This has been a great fall for running – cold and windy, yes, but it has been dry, and being dry is always good. So, when the Egg Nog Jog looked like it was about to sell out weeks ahead of time, I decided to take my chance on registering for this typically cold and snowy December race. Until Saturday, even with areas surrounding Oakville being blasted with flurries, I thought my second-last race of the year was going to be dry. Even when I went to bed in the wee hours of the morning (I never sleep well the night before a race), I thought the skies would be clear when I got up. But when I woke, it was pouring.
“Great,” I thought. “A 45 minute drive with Daddy and the boys to race in the cold rain.” But, no one complained. We picked up Shawn who also commented on our squirrel-like brains but the five of us headed north.
As soon as we got north of Highway 7, we saw the snow that had been predicted.

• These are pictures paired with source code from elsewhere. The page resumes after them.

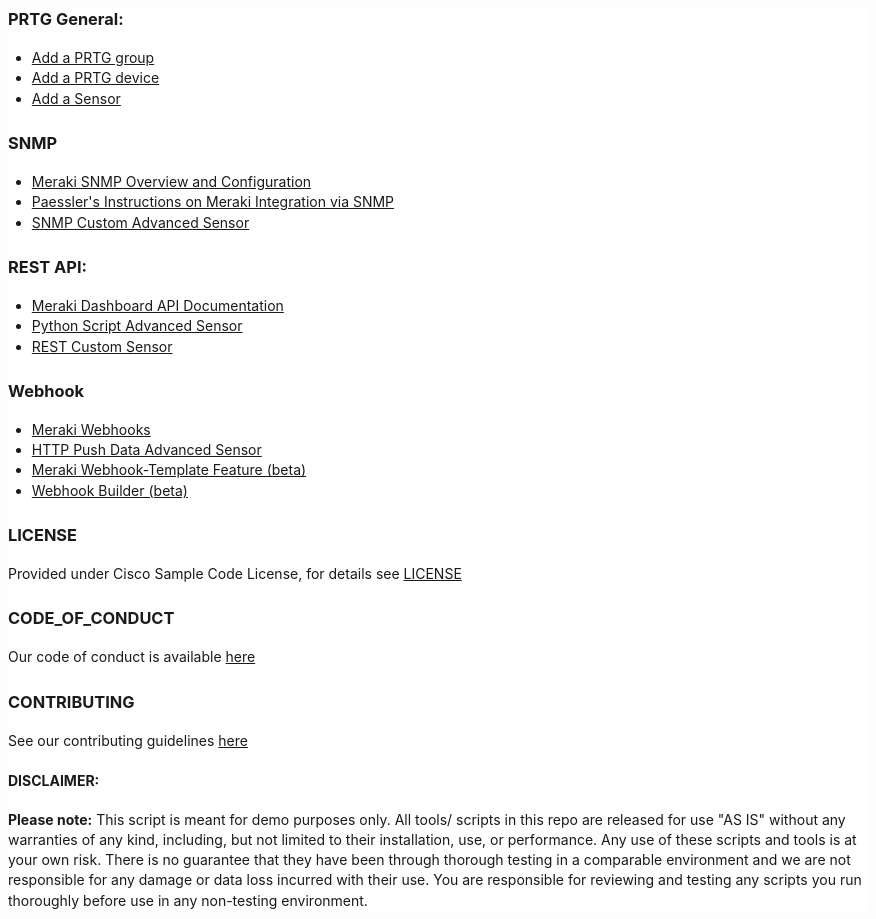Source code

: ### PRTG General:
* [Add a PRTG group](https://www.paessler.com/manuals/prtg/add_a_group)
* [Add a PRTG device](https://www.paessler.com/manuals/prtg/add_a_device)
* [Add a Sensor](https://www.paessler.com/manuals/prtg/add_a_sensor)

### SNMP
* [Meraki SNMP Overview and Configuration](https://documentation.meraki.com/General_Administration/Monitoring_and_Reporting/SNMP_Overview_and_Configuration)
* [Paessler's Instructions on Meraki Integration via SNMP](https://kb.paessler.com/en/topic/59986-help-monitoring-meraki-network#reply-232609)
* [SNMP Custom Advanced Sensor](https://www.paessler.com/manuals/prtg/snmp_custom_advanced_sensor)

### REST API:
* [Meraki Dashboard API Documentation](https://developer.cisco.com/meraki/api-v1)
* [Python Script Advanced Sensor](https://www.paessler.com/manuals/prtg/python_script_advanced_sensor)
* [REST Custom Sensor](https://www.paessler.com/manuals/prtg/rest_custom_sensor)

### Webhook
* [Meraki Webhooks](https://developer.cisco.com/meraki/webhooks/#!introduction/)
* [HTTP Push Data Advanced Sensor](https://www.paessler.com/manuals/prtg/http_push_data_advanced_sensor)
* [Meraki Webhook-Template Feature (beta)](https://developer.cisco.com/meraki/webhooks/#!payload-templates/webhook-payload-templates)
* [Webhook Builder (beta)](https://webhook-builder-vpfmunhy6a-uc.a.run.app/)


### LICENSE

Provided under Cisco Sample Code License, for details see [LICENSE](LICENSE.md)

### CODE_OF_CONDUCT

Our code of conduct is available [here](CODE_OF_CONDUCT.md)

### CONTRIBUTING

See our contributing guidelines [here](CONTRIBUTING.md)

#### DISCLAIMER:
<b>Please note:</b> This script is meant for demo purposes only. All tools/ scripts in this repo are released for use "AS IS" without any warranties of any kind, including, but not limited to their installation, use, or performance. Any use of these scripts and tools is at your own risk. There is no guarantee that they have been through thorough testing in a comparable environment and we are not responsible for any damage or data loss incurred with their use.
You are responsible for reviewing and testing any scripts you run thoroughly before use in any non-testing environment.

Closer to the venue, we also started to see signs of the hills we would have to climb for 10.8 kilometres. To make things more interesting, the roads were covered in ice and the rain showed no signs of relenting.
The Egg Nog Jog is described as the toughest road race in Ontario. The start has a fast downhill for the first 2K, but the climb is gradual until the 9K mark, where the roads gently roll to the finish. The total ascent is approximately 150 metres; when friends see the elevation map, they only comment “Wow!”
My strategy was simple enough: go out slowly and don’t let anyone pass you. This was easy enough because of the ice. As soon as we got to 2K, almost all of the runners stayed on the 12 inch wide pathway that our feet trenched through the roads. Basically, for the rest of the race, it was a game of “Follow the Leader”. If you wanted to pass people, you either had to run on the gravel shoulder which was covered in wet, slushy snow so that your feet sunk or run on the icy roads and hope you don’t slip. I divided my time evenly between the runner-made path and the snow-covered shoulder.
Once we started to climb the hills (from 2K to 9K), I was able to pass people. I was more concerned about getting ahead of the women and I had no idea where I was in placing. As long as none of them got ahead of me, I felt I’d be in a good position. I chased down (or “up” for this route) all that I could; one gal was far enough ahead that I could close the gap, but I needed a few more kilometres to pass her.
I was glad that I didn’t have to chase down the guy from the Matrix who was at the Chilly Willy; his coat would have been impossible to run around here. Instead, though, I had to follow some guy who had his own gap to narrow – the one between his shirts and tights. I noticed him around the 5K mark and, as I got nearer, I wondered how he could possibly run wearing tights in which the waist was wrapped halfway down his butt. Yes, I saw his crack! Seriously! Now, even on the best butts, that just isn’t a good view. If nothing else, this drove me to pull away from the ladies behind me and move ahead of him and, once ahead, I ran further and further away.
At 9K, I heard the engine coming from behind me: the grader. It had to be the same grader that did a U-turn on a country road at the 6K mark, realizing that there was no way he could safely plow the roads. By 9k, the ice was becoming slush from the rain, and the grader was in a hurry to go somewhere. Once it passed me, I felt compelled to run after it. Fortunately, the course was downhill at that point so I was exhaling much more than the gas fumes I was breathing in for the last mile.
I crossed the finish line, feet soaked (my shoes are still drying out, a day and a half later) in a time of 50:10. Knowing what the elevation was like, I thought I’d finish in 46 to 47 minutes to account for the hills. However, Shawn did finish in that time-frame – and he was shooting for 43 minutes. Hubby finished in 1:06. Really, our times were irrelevant.
What did matter, though, was placing. I finished 2nd in my age group (40 to 49), earning a nice little gift card to “Feet In Motion” in Georgetown. I can’t wait to check the store out for foam rollers, sticks and other “must haves” to get through winter running. Once again, Shawn finished fourth in his.
The course was one of the toughest courses that I’ve ever run. Conditions were harsh – frozen roads, slushy shoulders and cold, wet rain – and the hils were brutal. Would I run it again? Absolutely! Now I know what to expect so I can better prep for the hills. Besides, this year’s time is only good for this one event; I can’t compare it to any others. So, I need to put another 10.8k on the books and watch, hopefully, for new course PB next year.